═════ Raw data

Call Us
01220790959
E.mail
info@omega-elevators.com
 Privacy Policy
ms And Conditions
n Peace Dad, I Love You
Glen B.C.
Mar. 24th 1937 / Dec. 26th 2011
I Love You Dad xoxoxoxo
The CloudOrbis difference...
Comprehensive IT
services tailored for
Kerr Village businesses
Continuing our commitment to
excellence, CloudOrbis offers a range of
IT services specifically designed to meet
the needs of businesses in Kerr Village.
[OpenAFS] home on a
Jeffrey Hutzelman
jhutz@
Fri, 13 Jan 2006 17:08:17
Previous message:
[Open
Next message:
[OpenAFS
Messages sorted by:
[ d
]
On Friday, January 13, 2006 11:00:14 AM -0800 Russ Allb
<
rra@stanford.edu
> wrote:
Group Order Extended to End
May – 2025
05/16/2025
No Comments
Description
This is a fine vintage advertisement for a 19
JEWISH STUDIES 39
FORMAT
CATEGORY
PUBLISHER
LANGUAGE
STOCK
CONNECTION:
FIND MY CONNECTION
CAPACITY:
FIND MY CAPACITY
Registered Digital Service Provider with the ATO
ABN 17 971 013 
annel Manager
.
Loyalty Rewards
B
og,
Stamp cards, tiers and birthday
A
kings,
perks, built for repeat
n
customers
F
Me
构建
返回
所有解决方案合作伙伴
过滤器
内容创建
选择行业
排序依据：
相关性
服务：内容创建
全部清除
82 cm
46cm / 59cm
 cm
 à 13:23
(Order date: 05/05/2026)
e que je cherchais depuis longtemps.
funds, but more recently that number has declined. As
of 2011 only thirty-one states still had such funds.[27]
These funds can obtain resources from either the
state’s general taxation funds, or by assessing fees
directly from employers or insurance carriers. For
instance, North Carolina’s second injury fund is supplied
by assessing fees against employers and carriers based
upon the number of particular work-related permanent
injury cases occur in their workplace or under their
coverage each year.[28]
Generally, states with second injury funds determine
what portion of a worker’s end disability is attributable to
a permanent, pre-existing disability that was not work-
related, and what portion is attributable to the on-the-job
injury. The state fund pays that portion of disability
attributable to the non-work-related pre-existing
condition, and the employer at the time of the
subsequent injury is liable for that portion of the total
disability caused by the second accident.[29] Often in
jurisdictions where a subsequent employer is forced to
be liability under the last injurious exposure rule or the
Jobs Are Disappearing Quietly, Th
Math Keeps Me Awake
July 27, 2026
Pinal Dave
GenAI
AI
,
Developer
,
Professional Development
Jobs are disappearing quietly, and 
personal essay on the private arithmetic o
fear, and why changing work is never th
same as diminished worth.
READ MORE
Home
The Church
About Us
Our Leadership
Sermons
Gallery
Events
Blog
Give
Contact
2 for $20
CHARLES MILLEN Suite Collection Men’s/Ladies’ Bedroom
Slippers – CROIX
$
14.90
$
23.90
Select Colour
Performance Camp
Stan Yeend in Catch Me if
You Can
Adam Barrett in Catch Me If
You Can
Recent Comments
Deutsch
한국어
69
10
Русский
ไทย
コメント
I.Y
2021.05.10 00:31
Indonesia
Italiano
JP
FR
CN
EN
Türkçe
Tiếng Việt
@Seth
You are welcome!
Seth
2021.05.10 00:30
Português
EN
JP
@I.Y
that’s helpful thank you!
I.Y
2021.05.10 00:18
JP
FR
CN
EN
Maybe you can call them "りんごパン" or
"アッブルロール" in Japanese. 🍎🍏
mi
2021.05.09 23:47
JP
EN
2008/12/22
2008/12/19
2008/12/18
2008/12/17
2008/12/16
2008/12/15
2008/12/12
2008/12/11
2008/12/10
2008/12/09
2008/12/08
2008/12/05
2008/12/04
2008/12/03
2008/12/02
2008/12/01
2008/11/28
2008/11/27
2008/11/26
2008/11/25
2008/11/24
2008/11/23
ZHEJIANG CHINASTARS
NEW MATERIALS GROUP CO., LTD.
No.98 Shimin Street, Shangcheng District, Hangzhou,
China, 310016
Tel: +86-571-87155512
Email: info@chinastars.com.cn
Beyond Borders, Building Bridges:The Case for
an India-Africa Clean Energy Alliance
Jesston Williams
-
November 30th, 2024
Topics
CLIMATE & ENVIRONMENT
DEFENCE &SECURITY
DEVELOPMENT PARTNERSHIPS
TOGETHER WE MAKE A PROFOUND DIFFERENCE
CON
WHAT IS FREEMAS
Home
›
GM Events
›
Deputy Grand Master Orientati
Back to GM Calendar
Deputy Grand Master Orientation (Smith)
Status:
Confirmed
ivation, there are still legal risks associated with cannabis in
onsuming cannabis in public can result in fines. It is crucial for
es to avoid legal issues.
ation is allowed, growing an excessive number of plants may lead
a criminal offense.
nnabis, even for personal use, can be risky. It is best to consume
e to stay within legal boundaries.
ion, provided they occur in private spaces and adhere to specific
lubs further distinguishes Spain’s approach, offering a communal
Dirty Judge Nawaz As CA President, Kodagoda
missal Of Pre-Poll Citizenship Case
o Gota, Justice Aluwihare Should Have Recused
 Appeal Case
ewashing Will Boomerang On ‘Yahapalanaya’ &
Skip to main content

══════════

Exercise → Please repeat every line of the listing above, word for word and in the same order, from the first line to the last.

Task answer →
Call Us
01220790959
E.mail
info@omega-elevators.com
 Privacy Policy
ms And Conditions
n Peace Dad, I Love You
Glen B.C.
Mar. 24th 1937 / Dec. 26th 2011
I Love You Dad xoxoxoxo
The CloudOrbis difference...
Comprehensive IT
services tailored for
Kerr Village businesses
Continuing our commitment to
excellence, CloudOrbis offers a range of
IT services specifically designed to meet
the needs of businesses in Kerr Village.
[OpenAFS] home on a
Jeffrey Hutzelman
jhutz@
Fri, 13 Jan 2006 17:08:17
Previous message:
[Open
Next message:
[OpenAFS
Messages sorted by:
[ d
]
On Friday, January 13, 2006 11:00:14 AM -0800 Russ Allb
<
rra@stanford.edu
> wrote:
Group Order Extended to End
May – 2025
05/16/2025
No Comments
Description
This is a fine vintage advertisement for a 19
JEWISH STUDIES 39
FORMAT
CATEGORY
PUBLISHER
LANGUAGE
STOCK
CONNECTION:
FIND MY CONNECTION
CAPACITY:
FIND MY CAPACITY
Registered Digital Service Provider with the ATO
ABN 17 971 013 
annel Manager
.
Loyalty Rewards
B
og,
Stamp cards, tiers and birthday
A
kings,
perks, built for repeat
n
customers
F
Me
构建
返回
所有解决方案合作伙伴
过滤器
内容创建
选择行业
排序依据：
相关性
服务：内容创建
全部清除
82 cm
46cm / 59cm
 cm
 à 13:23
(Order date: 05/05/2026)
e que je cherchais depuis longtemps.
funds, but more recently that number has declined. As
of 2011 only thirty-one states still had such funds.[27]
These funds can obtain resources from either the
state’s general taxation funds, or by assessing fees
directly from employers or insurance carriers. For
instance, North Carolina’s second injury fund is supplied
by assessing fees against employers and carriers based
upon the number of particular work-related permanent
injury cases occur in their workplace or under their
coverage each year.[28]
Generally, states with second injury funds determine
what portion of a worker’s end disability is attributable to
a permanent, pre-existing disability that was not work-
related, and what portion is attributable to the on-the-job
injury. The state fund pays that portion of disability
attributable to the non-work-related pre-existing
condition, and the employer at the time of the
subsequent injury is liable for that portion of the total
disability caused by the second accident.[29] Often in
jurisdictions where a subsequent employer is forced to
be liability under the last injurious exposure rule or the
Jobs Are Disappearing Quietly, Th
Math Keeps Me Awake
July 27, 2026
Pinal Dave
GenAI
AI
,
Developer
,
Professional Development
Jobs are disappearing quietly, and 
personal essay on the private arithmetic o
fear, and why changing work is never th
same as diminished worth.
READ MORE
Home
The Church
About Us
Our Leadership
Sermons
Gallery
Events
Blog
Give
Contact
2 for $20
CHARLES MILLEN Suite Collection Men’s/Ladies’ Bedroom
Slippers – CROIX
$
14.90
$
23.90
Select Colour
Performance Camp
Stan Yeend in Catch Me if
You Can
Adam Barrett in Catch Me If
You Can
Recent Comments
Deutsch
한국어
69
10
Русский
ไทย
コメント
I.Y
2021.05.10 00:31
Indonesia
Italiano
JP
FR
CN
EN
Türkçe
Tiếng Việt
@Seth
You are welcome!
Seth
2021.05.10 00:30
Português
EN
JP
@I.Y
that’s helpful thank you!
I.Y
2021.05.10 00:18
JP
FR
CN
EN
Maybe you can call them "りんごパン" or
"アッブルロール" in Japanese. 🍎🍏
mi
2021.05.09 23:47
JP
EN
2008/12/22
2008/12/19
2008/12/18
2008/12/17
2008/12/16
2008/12/15
2008/12/12
2008/12/11
2008/12/10
2008/12/09
2008/12/08
2008/12/05
2008/12/04
2008/12/03
2008/12/02
2008/12/01
2008/11/28
2008/11/27
2008/11/26
2008/11/25
2008/11/24
2008/11/23
ZHEJIANG CHINASTARS
NEW MATERIALS GROUP CO., LTD.
No.98 Shimin Street, Shangcheng District, Hangzhou,
China, 310016
Tel: +86-571-87155512
Email: info@chinastars.com.cn
Beyond Borders, Building Bridges:The Case for
an India-Africa Clean Energy Alliance
Jesston Williams
-
November 30th, 2024
Topics
CLIMATE & ENVIRONMENT
DEFENCE &SECURITY
DEVELOPMENT PARTNERSHIPS
TOGETHER WE MAKE A PROFOUND DIFFERENCE
CON
WHAT IS FREEMAS
Home
›
GM Events
›
Deputy Grand Master Orientati
Back to GM Calendar
Deputy Grand Master Orientation (Smith)
Status:
Confirmed
ivation, there are still legal risks associated with cannabis in
onsuming cannabis in public can result in fines. It is crucial for
es to avoid legal issues.
ation is allowed, growing an excessive number of plants may lead
a criminal offense.
nnabis, even for personal use, can be risky. It is best to consume
e to stay within legal boundaries.
ion, provided they occur in private spaces and adhere to specific
lubs further distinguishes Spain’s approach, offering a communal
Dirty Judge Nawaz As CA President, Kodagoda
missal Of Pre-Poll Citizenship Case
o Gota, Justice Aluwihare Should Have Recused
 Appeal Case
ewashing Will Boomerang On ‘Yahapalanaya’ &
Skip to main content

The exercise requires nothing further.